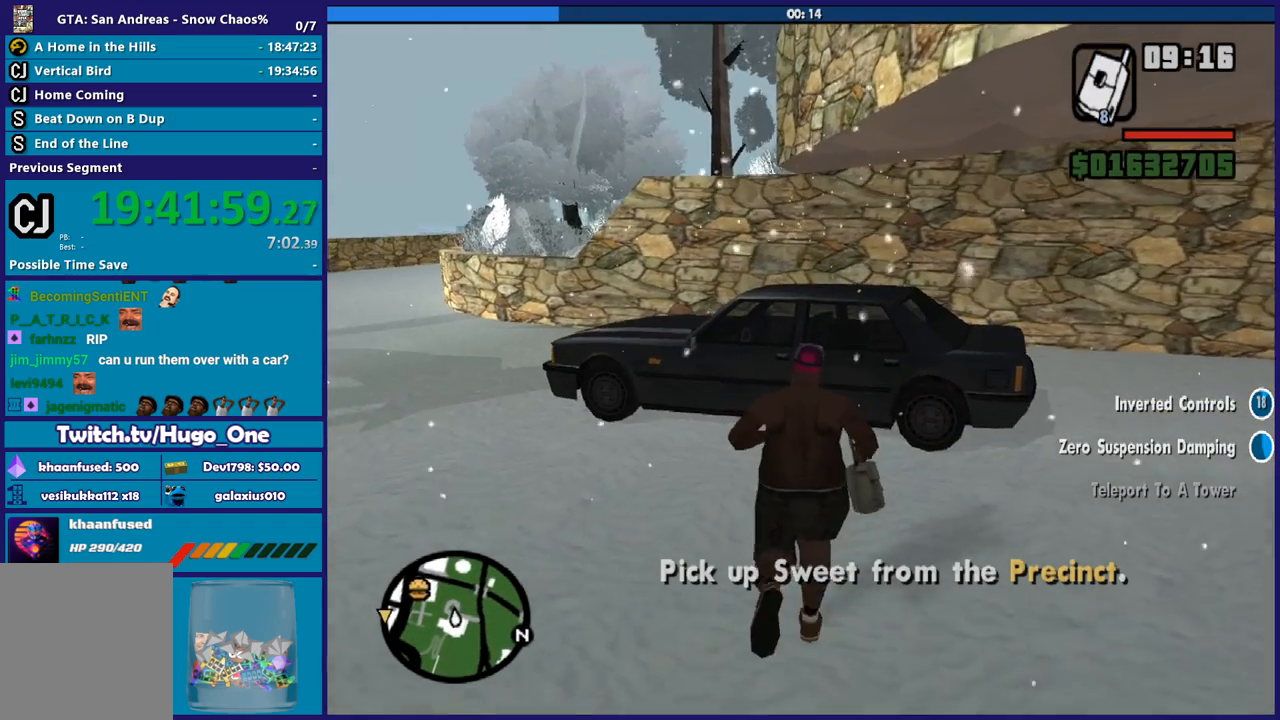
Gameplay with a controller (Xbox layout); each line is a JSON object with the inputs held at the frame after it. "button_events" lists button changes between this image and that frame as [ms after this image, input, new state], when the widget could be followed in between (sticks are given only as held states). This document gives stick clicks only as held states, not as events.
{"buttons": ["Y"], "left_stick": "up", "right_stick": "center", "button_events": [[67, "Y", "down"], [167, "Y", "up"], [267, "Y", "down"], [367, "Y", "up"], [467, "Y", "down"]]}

...

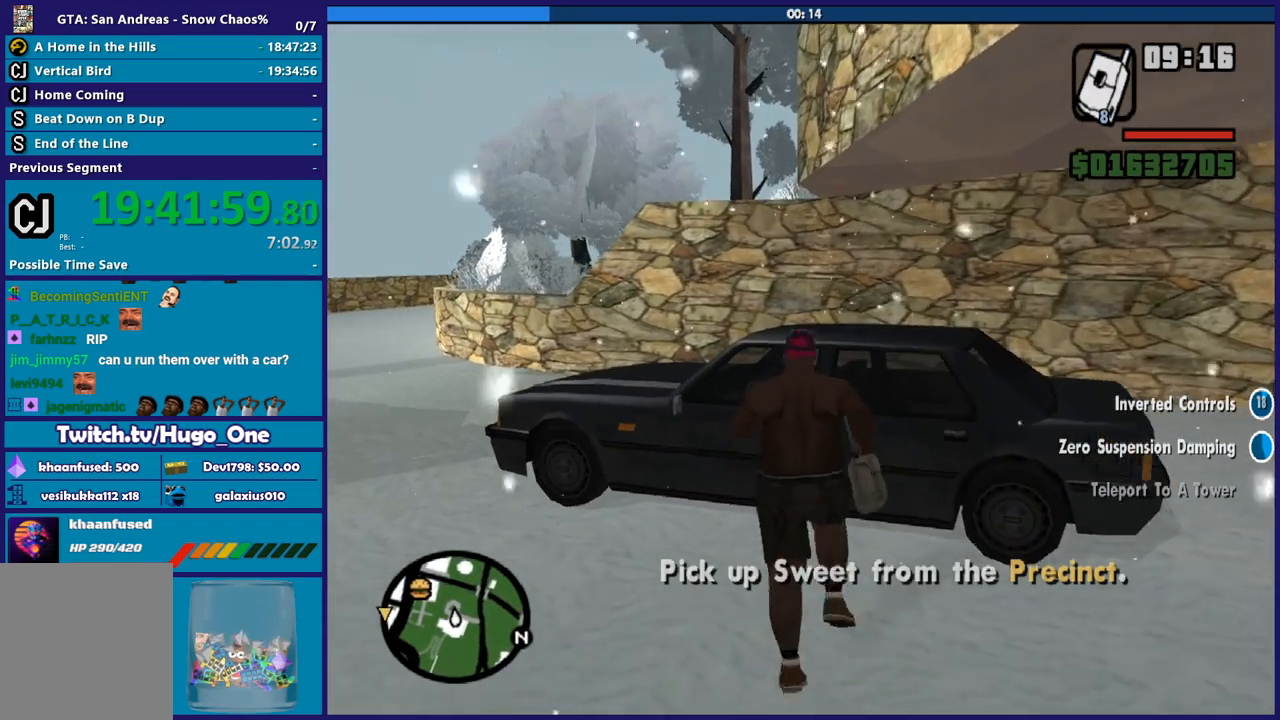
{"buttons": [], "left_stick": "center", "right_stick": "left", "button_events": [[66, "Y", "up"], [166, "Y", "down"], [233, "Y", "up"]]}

* * *

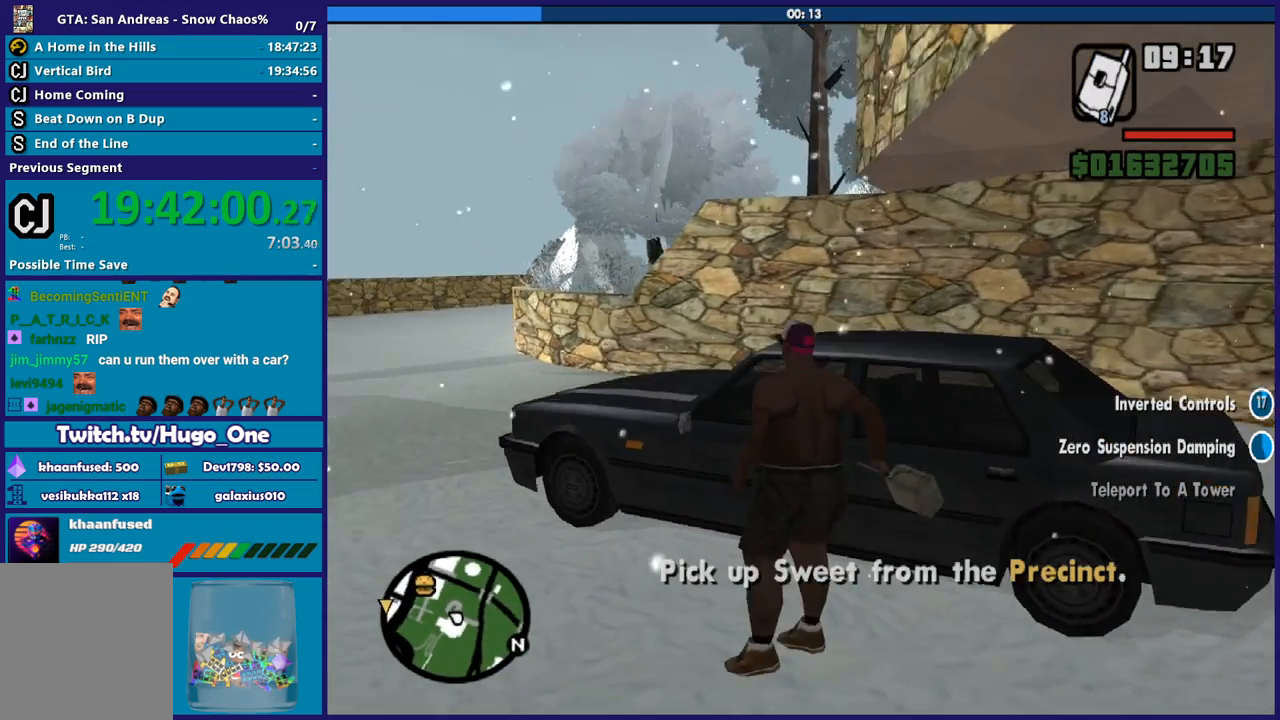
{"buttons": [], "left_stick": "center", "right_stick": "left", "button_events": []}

What needs to be done:
What lines of the listing contain the word "down"? Copy them all.

Result below:
{"buttons": ["Y"], "left_stick": "up", "right_stick": "center", "button_events": [[67, "Y", "down"], [167, "Y", "up"], [267, "Y", "down"], [367, "Y", "up"], [467, "Y", "down"]]}
{"buttons": [], "left_stick": "center", "right_stick": "left", "button_events": [[66, "Y", "up"], [166, "Y", "down"], [233, "Y", "up"]]}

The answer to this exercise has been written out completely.